Chroniques subversives d'un scientifique engagé. Le fil du puzzle.

Chroniques subversives d’un scientifique engagé. Le fil du puzzle.

          J’ai rencontré Luiz Pereira da Silva au début des années 1980. Il était alors membre d’une commission scientifique spécialisée de l’lnstitut national de la santé et de la recherche médicale (INSERM), j’en étais le président. Biologiste moléculaire et parasitologue à l’Institut Pasteur, il dirigeait l’une des équipes de François Jacob et avait travaillé avec André Lwoff, tous deux lauréats avec jacques Monod du Prix Nobel de médecine en 1965. Luiz m’est apparu à cette époque être un scientifique exigeant et humaniste, nous sommes restés amis mais nos parcours différents et son retour au Brésil en 1997 ne nous ont pas rapprochés, au point que j’apprenne de son histoire et de son parcours ce qu’en rapporte cet ouvrage autobiographique. Pourtant, lorsque Luiz me demanda en 2013 d’accepter d’en préfacer la version française, l’idée ne me vint pas un seul instant de refuser. J’avais en effet pour cet homme estime et admiration. Il ne pourra hélas l’éprouver à travers la lecture de cette préface puisqu’il nous a quittés avant que j’aie pu lui faire parvenir.

          «Le fil du puzzle » se présente un peu comme un tableau du peintre Seurat. Il se compose d’une série de récits de couleurs vives dont la superposition fait apparaître un personnage, son époque et son idéal. Ou bien d’un puzzle dont la signification, le fil ne seraient perçus clairement qu’après la mise en place de toutes les pièces découpées d’une vie. Depuis le Nordeste brésilien d’où est originaire sa trisaïeule et où il débutera sa carrière de parasitologue, jusqu’à São Paulo, Rio de Janeiro, Paris, puis l”Amazonie, nous suivons l’itinéraire d’un homme de progrès, celui qui doit découler de la science, de la médecine et du combat en faveur d’un monde rêvé plus juste. Luiz Pereira da Silva n’accepte pas les demi-mesures, il est totalement dans la science, dans le combat communiste, dans l’aide aux populations. Luiz se désole d’appartenir à une espèce en voie de disparition, celle de l’intellectuel, du scientifique engagé. Il a raison. Des communistes, il n’en existe plus guère. Les chercheurs limitent le plus souvent aujourd’hui leur action à leudomaine d’investigation, à la recherche de crédits et à la compétition avec leurs pairs du monde entier. On les retrouve parfois associés aux centres de pouvoirs publics et privés. Le domaine humanitaire est devenu un métier en soi, en général déconnecté de toute vision sociale et politique d’ensemble.

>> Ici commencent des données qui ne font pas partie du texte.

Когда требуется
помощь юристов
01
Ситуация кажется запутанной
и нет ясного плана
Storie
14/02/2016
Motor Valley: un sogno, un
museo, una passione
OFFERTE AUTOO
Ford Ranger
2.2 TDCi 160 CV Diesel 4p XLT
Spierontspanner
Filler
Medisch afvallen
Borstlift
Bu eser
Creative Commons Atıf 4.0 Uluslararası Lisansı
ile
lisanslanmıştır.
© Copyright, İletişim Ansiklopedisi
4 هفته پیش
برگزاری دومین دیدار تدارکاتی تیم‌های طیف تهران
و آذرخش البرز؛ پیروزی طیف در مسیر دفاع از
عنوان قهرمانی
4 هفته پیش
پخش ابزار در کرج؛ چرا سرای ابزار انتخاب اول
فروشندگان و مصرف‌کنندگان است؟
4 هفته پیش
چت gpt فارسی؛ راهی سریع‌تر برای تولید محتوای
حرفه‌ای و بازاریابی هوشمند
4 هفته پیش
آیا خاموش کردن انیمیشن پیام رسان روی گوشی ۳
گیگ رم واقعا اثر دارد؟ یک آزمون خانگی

          Compte tenu de la triple dimension de l’auteur, scientifique, médicale et politique, son livre se lit à plusieurs niveaux. Il est :

         – un témoignage socio-ethnologique sur les populations pauvres du Brésil, leurs maux et leurs coutumes, les inégalités, la persistance de la logique latífundiaire ;

           – un reportage sur la recherche de pointe à Paris, au plus près de pères fondateurs de la biologie moléculaire moderne récompensés par le Nobel. Les plus illustres savants du monde entier défilent alors à l’Institut Pasteur, contribuant à y instaurer une exceptionnelle atmosphère d’émulation intellectuelle dont il existait à l’époque peu d’exemples ailleurs dans le monde ;

         – une tranche de l’histoire brésilienne contemporaine confrontée à la longue dictature militaire entre 1964 et 1985. L’exil en France de l’auteur lui permet de faire la brillante carrière pasteurienne que l’on sait. Cependant, il ne perd jamais son pays de vue et nous l’accompagnons au cœur du milieu vibrant, remuant et attachant des réfugiés politiques du Brésil et autres pays d’Amérique du sud qui pensent « la société d’après ›› au cours d’interminables réunions dans des hauts lieux du monde intellectuel parisien.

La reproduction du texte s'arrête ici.